6) and 7) What's this need of doing a prediction at all costs? I haven't enough infos, neither you have, to make a reliable one. You say CEOs predict future, this is partially true, they actually try to predict future trends, but then they make their own plans, so they try to shape the future in the way that's best for their interests as well. But they don't tell us in advance. And they must take into account that competing CEOs will try the same on their turn, and sometimes their own interests and plans and the ones of some others will clash, so they could be forced to react, correcting or changing their original plans. This makes a prediction impossible before you not only know the incumbents' reactions, but also how they are welcomed by users.

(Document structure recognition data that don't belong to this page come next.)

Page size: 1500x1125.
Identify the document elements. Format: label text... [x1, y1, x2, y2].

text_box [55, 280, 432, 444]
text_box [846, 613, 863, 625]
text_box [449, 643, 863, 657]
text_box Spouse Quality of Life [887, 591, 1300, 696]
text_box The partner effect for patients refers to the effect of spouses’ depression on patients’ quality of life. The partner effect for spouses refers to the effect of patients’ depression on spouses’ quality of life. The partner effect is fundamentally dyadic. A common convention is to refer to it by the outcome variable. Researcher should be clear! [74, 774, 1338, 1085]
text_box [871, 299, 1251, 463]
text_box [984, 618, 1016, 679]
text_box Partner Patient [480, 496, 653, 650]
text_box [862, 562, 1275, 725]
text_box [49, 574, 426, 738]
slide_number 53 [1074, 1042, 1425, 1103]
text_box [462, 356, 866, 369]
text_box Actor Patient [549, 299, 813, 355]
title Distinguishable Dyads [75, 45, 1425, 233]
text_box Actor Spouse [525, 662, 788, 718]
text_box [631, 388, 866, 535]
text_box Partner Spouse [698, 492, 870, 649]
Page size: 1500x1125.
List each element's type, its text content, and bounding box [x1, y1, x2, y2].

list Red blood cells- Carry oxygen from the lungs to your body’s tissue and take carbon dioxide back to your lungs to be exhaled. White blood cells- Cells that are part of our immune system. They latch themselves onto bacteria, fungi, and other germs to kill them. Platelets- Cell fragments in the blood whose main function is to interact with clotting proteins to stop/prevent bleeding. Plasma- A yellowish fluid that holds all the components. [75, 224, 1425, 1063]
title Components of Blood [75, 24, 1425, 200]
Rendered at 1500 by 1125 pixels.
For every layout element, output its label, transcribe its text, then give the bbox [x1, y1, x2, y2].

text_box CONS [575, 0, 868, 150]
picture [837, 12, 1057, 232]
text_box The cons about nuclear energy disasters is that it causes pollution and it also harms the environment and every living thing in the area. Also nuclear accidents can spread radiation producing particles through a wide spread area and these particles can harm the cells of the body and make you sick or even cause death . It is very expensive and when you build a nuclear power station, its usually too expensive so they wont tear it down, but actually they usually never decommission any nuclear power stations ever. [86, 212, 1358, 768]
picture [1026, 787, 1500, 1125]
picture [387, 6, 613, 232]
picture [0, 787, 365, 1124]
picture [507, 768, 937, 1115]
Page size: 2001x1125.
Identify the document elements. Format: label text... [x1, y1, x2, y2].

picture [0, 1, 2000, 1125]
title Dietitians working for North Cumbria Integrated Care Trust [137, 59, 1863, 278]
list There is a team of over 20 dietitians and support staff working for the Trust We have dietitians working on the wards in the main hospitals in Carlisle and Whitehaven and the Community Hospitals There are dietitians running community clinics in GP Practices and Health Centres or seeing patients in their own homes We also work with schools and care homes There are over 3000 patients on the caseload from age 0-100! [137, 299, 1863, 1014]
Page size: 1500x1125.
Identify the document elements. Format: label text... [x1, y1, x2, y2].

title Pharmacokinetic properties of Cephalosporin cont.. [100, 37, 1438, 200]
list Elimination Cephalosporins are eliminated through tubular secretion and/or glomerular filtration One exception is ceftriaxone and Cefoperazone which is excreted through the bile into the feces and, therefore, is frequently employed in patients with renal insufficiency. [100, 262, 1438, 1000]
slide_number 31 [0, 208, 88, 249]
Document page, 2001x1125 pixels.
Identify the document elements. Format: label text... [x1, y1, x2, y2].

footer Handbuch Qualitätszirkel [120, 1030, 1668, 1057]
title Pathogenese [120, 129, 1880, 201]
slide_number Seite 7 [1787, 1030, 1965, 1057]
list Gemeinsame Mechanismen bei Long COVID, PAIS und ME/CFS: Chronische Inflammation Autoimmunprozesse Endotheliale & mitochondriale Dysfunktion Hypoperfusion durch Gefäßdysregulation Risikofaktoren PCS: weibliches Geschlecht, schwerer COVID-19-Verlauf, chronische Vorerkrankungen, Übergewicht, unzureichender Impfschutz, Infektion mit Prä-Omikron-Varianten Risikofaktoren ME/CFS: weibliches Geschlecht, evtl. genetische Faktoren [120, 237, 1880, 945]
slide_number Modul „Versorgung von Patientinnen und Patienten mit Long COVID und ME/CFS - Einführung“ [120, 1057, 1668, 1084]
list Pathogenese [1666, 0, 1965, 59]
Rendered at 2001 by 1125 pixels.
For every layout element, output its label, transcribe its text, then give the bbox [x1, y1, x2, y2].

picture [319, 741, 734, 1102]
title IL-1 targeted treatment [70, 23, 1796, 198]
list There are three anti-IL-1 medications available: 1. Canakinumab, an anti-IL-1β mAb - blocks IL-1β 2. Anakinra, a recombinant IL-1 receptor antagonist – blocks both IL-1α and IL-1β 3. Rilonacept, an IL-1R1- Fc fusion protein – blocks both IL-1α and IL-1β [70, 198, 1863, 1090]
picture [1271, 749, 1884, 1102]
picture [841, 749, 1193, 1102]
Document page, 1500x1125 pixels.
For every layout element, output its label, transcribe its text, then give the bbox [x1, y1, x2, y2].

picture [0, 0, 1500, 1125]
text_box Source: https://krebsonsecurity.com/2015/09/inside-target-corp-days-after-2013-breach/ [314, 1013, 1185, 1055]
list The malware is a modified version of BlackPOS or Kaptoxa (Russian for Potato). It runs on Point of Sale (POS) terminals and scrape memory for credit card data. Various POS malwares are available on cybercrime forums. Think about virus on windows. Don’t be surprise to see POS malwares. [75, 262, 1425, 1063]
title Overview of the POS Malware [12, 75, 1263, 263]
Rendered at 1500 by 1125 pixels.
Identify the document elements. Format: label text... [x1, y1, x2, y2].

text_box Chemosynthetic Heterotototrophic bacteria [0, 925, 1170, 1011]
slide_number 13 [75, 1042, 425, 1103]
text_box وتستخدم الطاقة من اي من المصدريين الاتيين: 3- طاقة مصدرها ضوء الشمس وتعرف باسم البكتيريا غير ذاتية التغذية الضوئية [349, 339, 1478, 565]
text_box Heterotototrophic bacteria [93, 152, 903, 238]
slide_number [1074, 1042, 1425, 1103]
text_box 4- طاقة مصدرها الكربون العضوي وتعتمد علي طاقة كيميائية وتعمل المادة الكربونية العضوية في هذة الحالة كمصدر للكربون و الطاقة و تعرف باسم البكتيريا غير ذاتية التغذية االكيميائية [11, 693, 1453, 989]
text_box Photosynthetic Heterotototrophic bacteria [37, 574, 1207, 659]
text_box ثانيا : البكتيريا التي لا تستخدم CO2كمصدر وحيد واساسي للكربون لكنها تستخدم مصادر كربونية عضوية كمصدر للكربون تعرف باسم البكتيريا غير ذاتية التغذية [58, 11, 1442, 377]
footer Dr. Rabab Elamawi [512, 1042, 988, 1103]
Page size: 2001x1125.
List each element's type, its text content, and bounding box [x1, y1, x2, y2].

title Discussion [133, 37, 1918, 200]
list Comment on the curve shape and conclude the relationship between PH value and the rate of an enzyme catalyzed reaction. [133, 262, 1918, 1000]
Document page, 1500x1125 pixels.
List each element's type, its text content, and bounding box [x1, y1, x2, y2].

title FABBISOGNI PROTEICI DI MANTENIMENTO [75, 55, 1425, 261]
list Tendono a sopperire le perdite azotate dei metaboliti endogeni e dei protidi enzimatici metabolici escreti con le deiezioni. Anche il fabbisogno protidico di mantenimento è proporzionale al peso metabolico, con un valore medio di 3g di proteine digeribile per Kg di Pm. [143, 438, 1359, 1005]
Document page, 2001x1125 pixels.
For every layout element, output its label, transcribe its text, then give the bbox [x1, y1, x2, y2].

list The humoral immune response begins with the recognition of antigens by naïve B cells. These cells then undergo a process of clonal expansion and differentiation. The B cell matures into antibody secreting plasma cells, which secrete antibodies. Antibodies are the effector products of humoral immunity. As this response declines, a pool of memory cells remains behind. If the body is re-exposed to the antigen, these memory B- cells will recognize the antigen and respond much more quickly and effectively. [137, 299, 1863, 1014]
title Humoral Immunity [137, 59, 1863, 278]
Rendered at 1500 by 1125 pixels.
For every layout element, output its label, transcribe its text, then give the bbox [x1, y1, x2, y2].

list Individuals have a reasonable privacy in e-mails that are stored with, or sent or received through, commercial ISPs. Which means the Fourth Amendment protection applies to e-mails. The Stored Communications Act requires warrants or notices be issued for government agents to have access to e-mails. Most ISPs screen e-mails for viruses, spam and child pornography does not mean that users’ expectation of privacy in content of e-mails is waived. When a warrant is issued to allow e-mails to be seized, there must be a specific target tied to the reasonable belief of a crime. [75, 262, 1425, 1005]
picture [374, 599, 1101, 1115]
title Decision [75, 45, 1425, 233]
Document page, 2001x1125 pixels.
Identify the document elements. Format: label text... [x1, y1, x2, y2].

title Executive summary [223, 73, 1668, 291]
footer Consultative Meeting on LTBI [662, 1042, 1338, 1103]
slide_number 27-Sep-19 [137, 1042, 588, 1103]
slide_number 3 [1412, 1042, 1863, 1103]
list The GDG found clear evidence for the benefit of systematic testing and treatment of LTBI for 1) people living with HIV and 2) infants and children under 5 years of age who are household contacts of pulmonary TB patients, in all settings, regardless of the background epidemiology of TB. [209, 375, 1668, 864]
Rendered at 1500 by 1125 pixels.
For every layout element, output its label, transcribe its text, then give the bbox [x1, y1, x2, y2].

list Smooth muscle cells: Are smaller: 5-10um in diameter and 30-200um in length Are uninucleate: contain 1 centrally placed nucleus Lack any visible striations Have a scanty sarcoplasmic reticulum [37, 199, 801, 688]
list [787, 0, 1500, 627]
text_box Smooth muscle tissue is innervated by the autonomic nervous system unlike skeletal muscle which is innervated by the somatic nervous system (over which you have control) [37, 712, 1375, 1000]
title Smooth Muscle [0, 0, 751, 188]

Again about 5) and 6) : "something else" is referred to whatever Nintendo will have to add to keep asymmetry, because the one created by parallax barrier tech will be temporary and will give its biggest benefits to 3DS itself. I can't know what will be, considering development cycles, next Nintendo moves about home consoles can now be between medium and advanced stages, but Ninty hasn't revealed anything about them yet, while about the portable successor of 3DS, it can be at most in its earliest development stages, if Nintendo even already started it, do you know anything about it? I don't. So I can only call them "something else". You are too jumpy also about this, I wrote it has to invent something else, I don't know what it could ever be, but I never denied it will be able to do it, for what we know, Nintendo could have already invented something new, even more, we CAN be sure that it has already invented something for Wii2. But we don't know as well what Sony and MS will do.

Two last things:

- If 3rd parties developing for Nintendo can get its new values (some are sloppy or just don't get them, true, but some others succeed, although Ninty dominates SW sales on its platforms), why shouldn't its competitors be able to do the same?

- Nintendo will expand 3D market, I'm sure too about this, but, intentionally or not, it will also benefit everybody and everything else, except 3D with glasses, but including competitors.